• _TASK REQUIREMENTS_: The lines below, from the one containing "11:05am - 11:20am" through the one containing "Kelly A. Weste, Municipal", should be set down exactly, with no pictures and nothing else.

• _EXERCISE MATERIAL_:
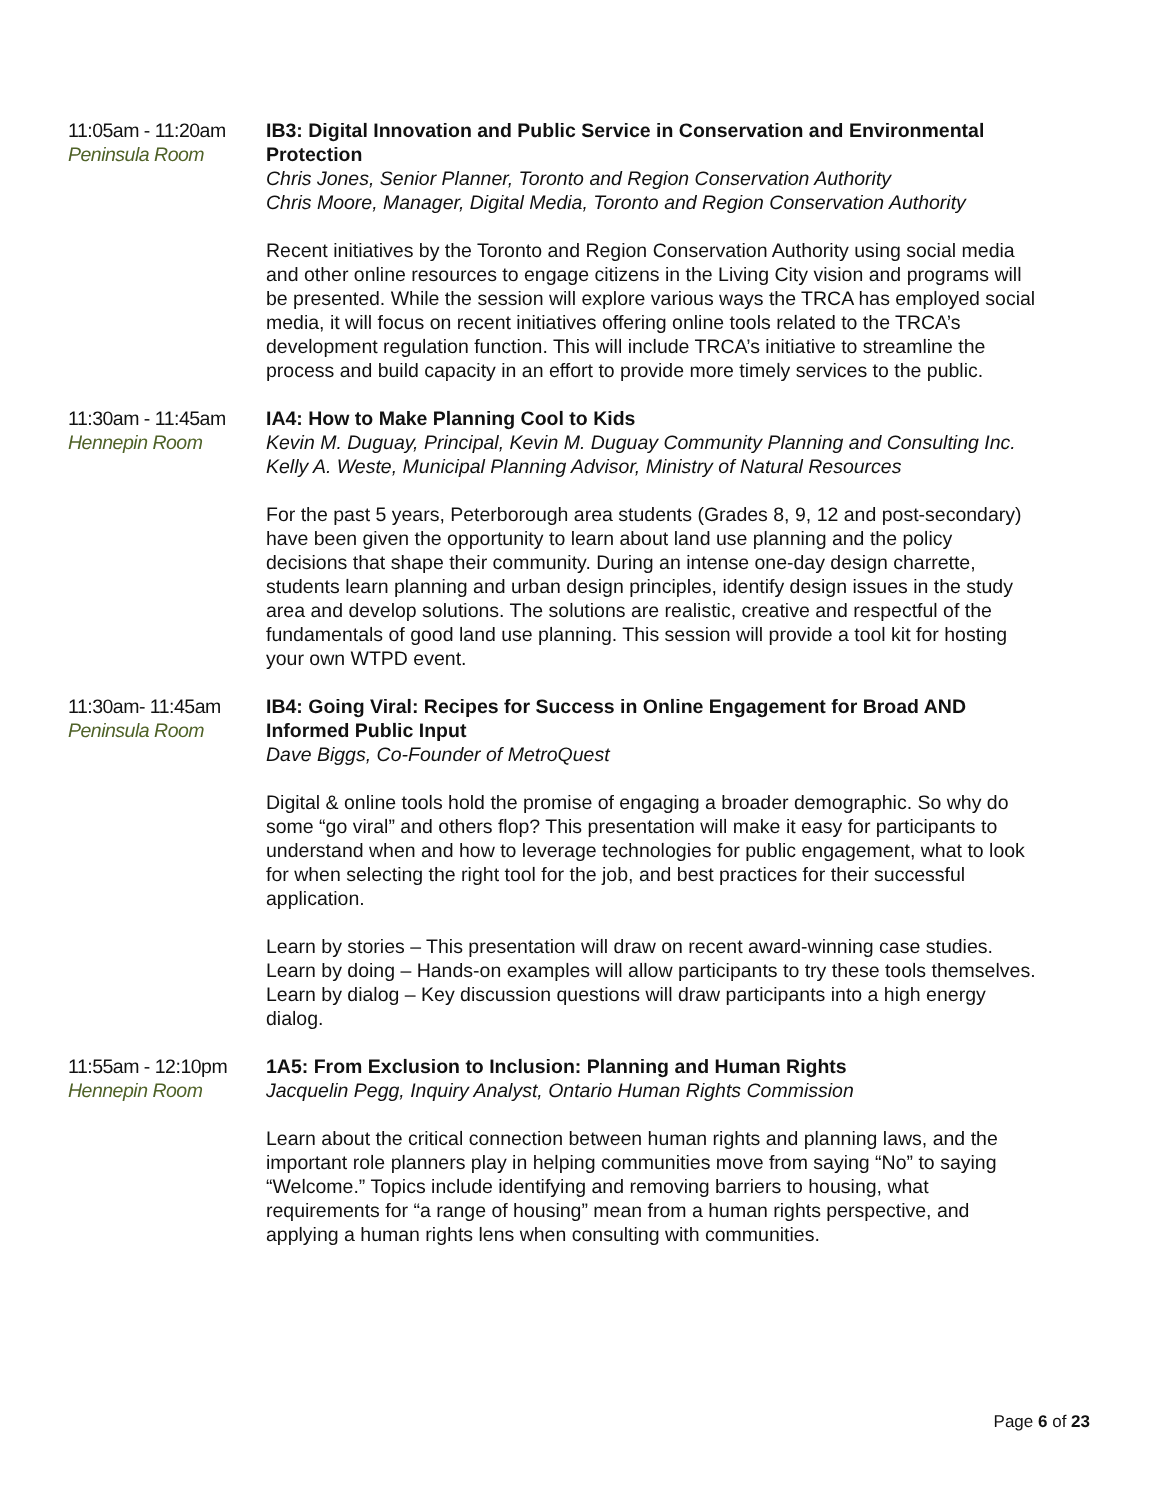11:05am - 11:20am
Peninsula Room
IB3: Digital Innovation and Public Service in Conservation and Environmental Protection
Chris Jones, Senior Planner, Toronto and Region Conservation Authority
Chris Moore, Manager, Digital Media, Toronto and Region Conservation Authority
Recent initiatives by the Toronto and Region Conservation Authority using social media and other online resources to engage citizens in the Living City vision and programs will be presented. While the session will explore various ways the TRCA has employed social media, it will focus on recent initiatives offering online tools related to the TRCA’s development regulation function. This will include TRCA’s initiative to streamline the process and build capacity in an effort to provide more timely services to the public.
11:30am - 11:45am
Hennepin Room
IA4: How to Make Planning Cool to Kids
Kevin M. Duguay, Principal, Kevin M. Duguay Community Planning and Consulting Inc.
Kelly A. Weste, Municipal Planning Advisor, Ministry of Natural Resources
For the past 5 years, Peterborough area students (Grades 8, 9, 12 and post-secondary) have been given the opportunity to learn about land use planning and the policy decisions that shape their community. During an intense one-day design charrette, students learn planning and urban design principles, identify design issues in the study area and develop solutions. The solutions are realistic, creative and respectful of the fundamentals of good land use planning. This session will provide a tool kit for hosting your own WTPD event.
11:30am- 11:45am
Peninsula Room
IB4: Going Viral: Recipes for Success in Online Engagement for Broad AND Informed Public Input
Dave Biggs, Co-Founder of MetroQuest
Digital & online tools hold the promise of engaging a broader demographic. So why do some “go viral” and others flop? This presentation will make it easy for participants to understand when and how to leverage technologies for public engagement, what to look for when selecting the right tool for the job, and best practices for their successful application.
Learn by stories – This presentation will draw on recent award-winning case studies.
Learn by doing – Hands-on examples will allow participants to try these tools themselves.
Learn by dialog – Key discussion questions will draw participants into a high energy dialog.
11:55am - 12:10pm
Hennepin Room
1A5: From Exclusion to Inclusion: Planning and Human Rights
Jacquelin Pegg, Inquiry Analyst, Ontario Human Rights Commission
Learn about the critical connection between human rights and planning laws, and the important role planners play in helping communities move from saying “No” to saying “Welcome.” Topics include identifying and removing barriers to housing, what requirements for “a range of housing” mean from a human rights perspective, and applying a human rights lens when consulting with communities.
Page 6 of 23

==

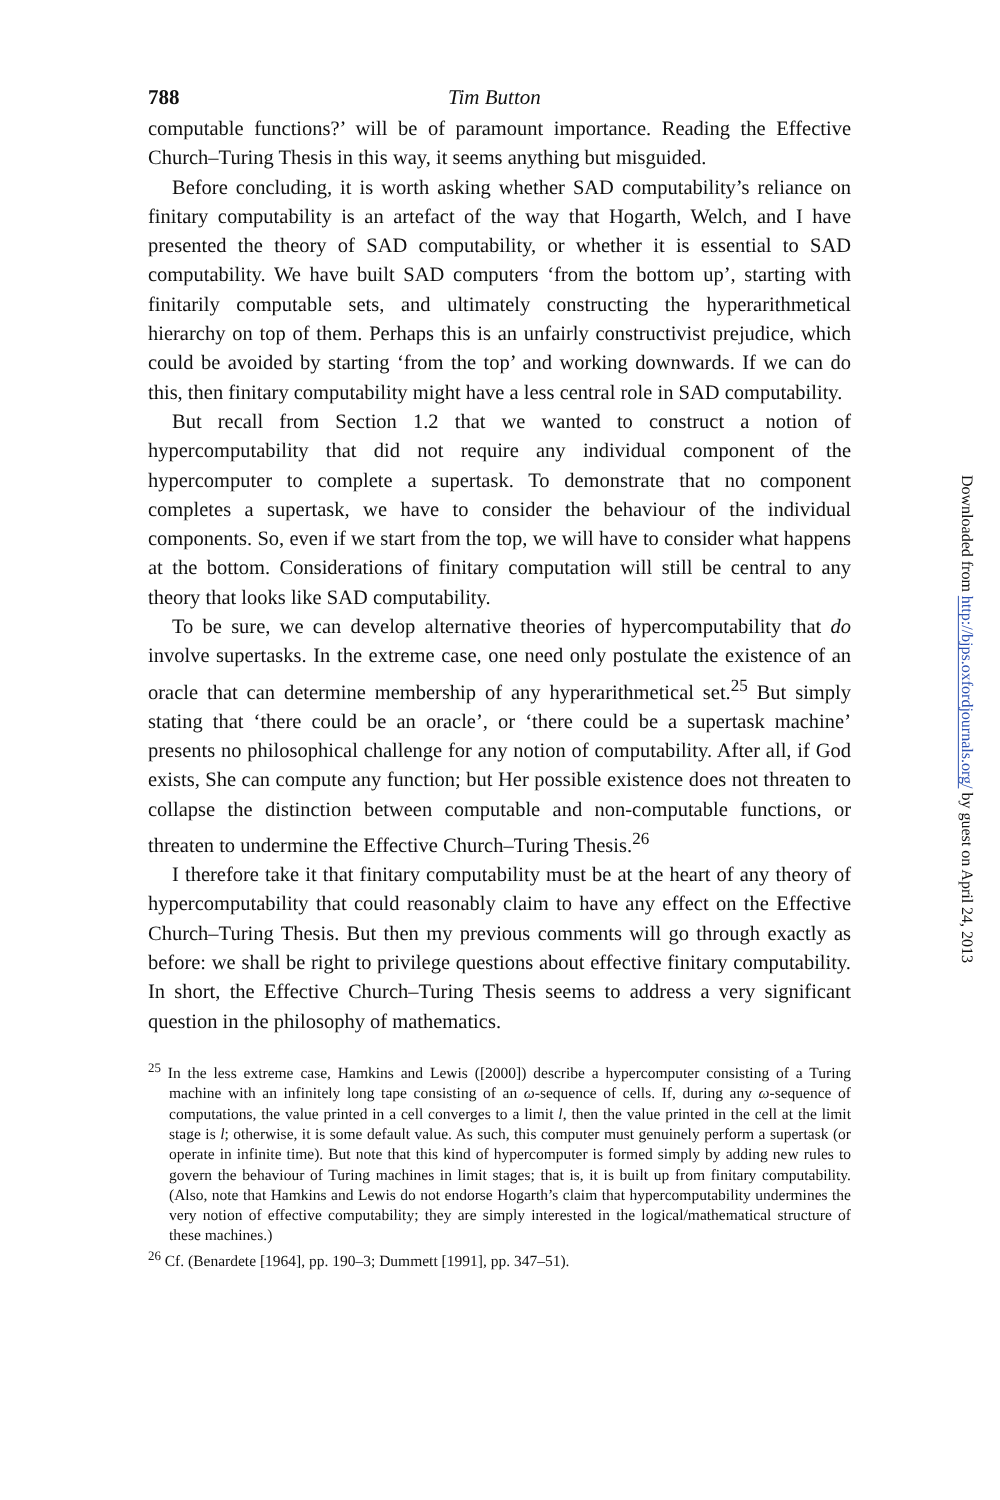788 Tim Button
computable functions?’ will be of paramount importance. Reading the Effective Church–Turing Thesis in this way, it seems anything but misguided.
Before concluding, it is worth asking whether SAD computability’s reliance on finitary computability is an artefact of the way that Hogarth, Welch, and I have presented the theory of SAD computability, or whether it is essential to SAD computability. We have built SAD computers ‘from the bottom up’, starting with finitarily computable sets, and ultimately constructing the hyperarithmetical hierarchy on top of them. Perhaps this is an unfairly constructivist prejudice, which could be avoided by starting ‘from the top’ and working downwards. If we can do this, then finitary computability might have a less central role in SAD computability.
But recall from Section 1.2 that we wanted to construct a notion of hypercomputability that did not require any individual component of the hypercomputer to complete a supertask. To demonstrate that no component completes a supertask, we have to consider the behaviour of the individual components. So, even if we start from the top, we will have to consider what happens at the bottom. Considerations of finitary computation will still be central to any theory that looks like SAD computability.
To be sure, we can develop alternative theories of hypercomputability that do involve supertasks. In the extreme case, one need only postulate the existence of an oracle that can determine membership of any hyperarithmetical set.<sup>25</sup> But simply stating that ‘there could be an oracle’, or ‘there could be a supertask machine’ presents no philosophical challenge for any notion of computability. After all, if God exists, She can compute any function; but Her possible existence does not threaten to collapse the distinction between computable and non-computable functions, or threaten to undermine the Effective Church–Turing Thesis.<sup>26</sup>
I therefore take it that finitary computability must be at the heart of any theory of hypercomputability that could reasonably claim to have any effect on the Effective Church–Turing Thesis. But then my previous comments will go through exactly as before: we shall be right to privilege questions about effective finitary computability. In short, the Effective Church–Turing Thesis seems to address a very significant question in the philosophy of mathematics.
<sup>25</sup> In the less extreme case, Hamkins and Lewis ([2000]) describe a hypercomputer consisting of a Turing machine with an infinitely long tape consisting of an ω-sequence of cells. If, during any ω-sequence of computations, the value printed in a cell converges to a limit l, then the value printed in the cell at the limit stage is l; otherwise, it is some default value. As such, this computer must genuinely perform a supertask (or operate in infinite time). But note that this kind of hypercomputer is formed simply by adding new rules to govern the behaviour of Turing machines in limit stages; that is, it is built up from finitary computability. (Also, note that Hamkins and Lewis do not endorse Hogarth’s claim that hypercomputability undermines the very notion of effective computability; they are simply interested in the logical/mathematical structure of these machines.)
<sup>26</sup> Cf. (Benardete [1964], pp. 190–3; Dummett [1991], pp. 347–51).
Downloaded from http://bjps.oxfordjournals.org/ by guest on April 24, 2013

---

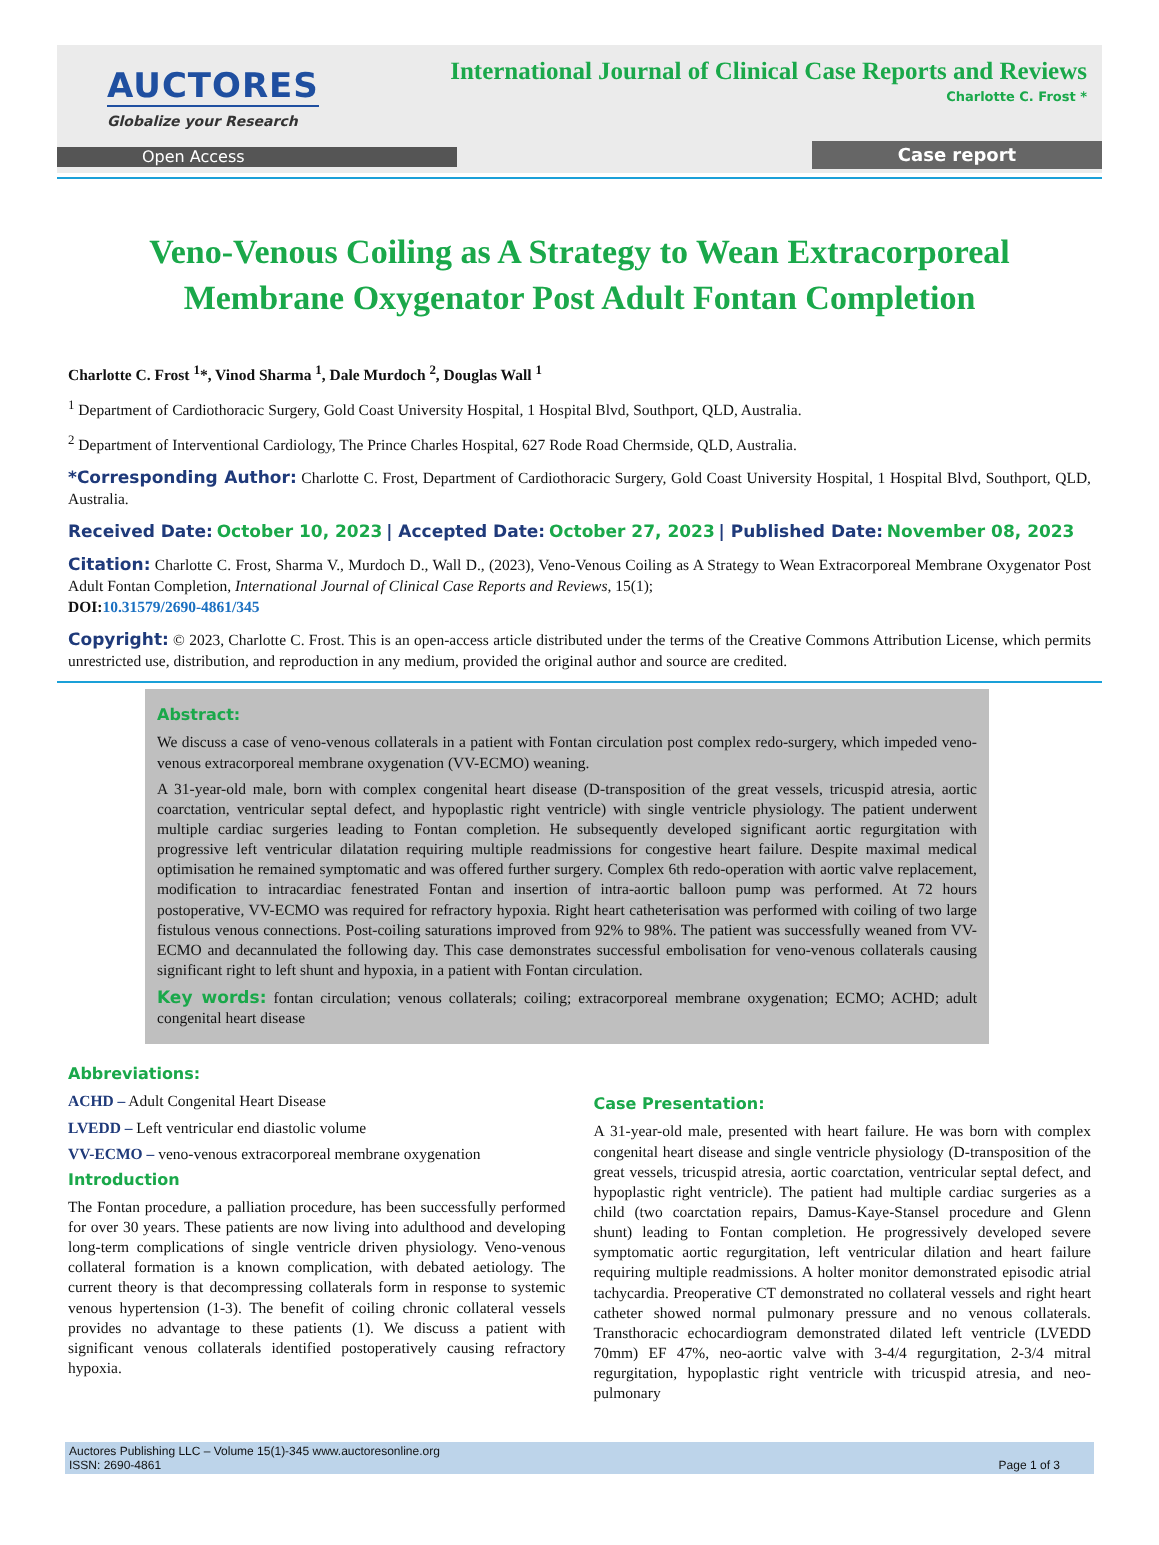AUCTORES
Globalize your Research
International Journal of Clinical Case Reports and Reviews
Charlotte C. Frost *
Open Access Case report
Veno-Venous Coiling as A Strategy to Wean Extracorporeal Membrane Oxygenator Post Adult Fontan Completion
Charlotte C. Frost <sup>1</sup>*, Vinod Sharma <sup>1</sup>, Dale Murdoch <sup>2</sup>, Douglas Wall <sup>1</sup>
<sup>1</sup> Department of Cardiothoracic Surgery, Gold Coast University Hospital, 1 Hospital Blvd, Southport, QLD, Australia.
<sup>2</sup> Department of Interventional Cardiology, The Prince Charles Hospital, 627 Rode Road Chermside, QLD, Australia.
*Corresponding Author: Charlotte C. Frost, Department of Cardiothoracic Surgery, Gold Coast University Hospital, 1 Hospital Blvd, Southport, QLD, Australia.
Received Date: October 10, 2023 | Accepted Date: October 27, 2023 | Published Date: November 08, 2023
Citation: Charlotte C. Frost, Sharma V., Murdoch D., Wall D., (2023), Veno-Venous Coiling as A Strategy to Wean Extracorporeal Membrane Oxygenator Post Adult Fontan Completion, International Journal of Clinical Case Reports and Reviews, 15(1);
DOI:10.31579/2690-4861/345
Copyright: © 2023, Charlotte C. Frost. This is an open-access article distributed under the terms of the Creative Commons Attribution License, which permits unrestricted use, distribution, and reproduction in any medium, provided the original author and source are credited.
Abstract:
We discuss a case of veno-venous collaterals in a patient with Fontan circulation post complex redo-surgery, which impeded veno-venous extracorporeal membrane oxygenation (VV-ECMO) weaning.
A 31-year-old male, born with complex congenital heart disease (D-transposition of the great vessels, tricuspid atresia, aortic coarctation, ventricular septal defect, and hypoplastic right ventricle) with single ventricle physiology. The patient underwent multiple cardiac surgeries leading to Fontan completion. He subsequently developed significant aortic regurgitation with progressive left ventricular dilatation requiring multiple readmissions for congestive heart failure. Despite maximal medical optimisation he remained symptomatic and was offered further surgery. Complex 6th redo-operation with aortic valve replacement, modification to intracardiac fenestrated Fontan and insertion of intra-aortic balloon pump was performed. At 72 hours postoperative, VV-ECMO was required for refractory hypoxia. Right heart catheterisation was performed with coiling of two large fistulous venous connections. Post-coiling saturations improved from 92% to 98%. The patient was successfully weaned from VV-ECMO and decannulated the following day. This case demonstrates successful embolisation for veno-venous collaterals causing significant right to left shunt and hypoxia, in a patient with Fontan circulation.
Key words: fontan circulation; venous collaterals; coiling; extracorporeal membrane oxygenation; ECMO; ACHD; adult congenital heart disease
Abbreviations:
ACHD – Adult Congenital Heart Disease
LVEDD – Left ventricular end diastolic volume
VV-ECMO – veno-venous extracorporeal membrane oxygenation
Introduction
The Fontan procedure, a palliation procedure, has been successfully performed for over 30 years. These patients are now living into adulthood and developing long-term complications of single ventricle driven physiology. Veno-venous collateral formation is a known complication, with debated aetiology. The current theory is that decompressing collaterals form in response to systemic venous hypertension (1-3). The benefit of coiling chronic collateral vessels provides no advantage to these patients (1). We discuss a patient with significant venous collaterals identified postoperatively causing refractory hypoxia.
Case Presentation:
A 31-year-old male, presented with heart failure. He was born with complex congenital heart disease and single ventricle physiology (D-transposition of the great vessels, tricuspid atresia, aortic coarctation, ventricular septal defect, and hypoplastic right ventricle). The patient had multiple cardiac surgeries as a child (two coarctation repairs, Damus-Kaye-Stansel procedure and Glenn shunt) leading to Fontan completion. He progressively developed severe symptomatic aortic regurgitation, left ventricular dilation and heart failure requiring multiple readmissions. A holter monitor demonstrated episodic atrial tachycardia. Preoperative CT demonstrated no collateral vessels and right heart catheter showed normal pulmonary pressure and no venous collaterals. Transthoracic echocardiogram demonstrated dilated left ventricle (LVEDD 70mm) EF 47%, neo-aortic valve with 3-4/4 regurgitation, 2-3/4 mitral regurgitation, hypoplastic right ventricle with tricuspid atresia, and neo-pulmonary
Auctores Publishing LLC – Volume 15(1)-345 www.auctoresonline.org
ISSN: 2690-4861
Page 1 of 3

• _RESPONSE_:
11:05am - 11:20am
Peninsula Room
IB3: Digital Innovation and Public Service in Conservation and Environmental Protection
Chris Jones, Senior Planner, Toronto and Region Conservation Authority
Chris Moore, Manager, Digital Media, Toronto and Region Conservation Authority
Recent initiatives by the Toronto and Region Conservation Authority using social media and other online resources to engage citizens in the Living City vision and programs will be presented. While the session will explore various ways the TRCA has employed social media, it will focus on recent initiatives offering online tools related to the TRCA’s development regulation function. This will include TRCA’s initiative to streamline the process and build capacity in an effort to provide more timely services to the public.
11:30am - 11:45am
Hennepin Room
IA4: How to Make Planning Cool to Kids
Kevin M. Duguay, Principal, Kevin M. Duguay Community Planning and Consulting Inc.
Kelly A. Weste, Municipal Planning Advisor, Ministry of Natural Resources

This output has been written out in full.